I am seeing a spark/sql.AnalysisException when joining Dataframes/set which themselves are the result of previous joins
case class Left(a: Int, b: String, c: Boolean)
case class Right(a: Int, b: String, c: Int)
// Boilerplate
import spark.implicits._
val left = Seq(
Left(1, "1", true),
Left(2, "2", true),
Left(3, "3", true)
).toDF
val right = Seq(
Right(1, "1", 1),
Right(2, "2", 2),
Right(3, "3", 3)
).toDF
val joined1 = left
.join(right, left("a") === right("a"), "inner")

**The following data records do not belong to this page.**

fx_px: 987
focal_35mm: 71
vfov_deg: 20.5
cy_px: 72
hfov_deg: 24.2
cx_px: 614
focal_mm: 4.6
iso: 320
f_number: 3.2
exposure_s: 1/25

.select(left("a"), right("b"), left("c"))
val joined2 = joined1
.join(left, joined1("b") === left("b"))
The actual error message is:
Exception in thread "main" org.apache.spark.sql.AnalysisException: resolved attribute(s) b#4 missing from b#49,b#15,c#5,a#48,c#50,a#3 in operator !Join Inner, (b#15 = b#4);;
!Join Inner, (b#15 = b#4)
:- Project [a#3, b#15, c#5]
: +- Join Inner, (a#3 = a#14)
: :- LocalRelation [a#3, b#4, c#5]
: +- LocalRelation [a#14, b#15, c#16]
+- LocalRelation [a#48, b#49, c#50]
So I guess the issue is that the columns in joined2 are expressed in terms of the columns from the parent tables and joined1("b"), i.e. b#4 does not exist.

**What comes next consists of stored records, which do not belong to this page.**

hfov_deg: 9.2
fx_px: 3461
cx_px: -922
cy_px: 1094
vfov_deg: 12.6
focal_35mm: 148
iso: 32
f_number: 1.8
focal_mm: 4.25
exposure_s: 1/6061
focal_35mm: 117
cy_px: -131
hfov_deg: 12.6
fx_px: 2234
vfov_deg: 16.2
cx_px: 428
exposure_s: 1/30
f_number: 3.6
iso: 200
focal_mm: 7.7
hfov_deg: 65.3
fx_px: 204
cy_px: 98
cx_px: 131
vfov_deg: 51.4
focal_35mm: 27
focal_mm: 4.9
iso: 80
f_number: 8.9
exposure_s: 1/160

I understand that this is soluble by aliasing the tables and referring to columns as functions.column("leftAlias.column") however I want to pour the result back into a Dataset so I would presumably have to re-rename the columns before doing so.
Can anyone suggest a more elegant solution/workaround?
Many thanks
Terry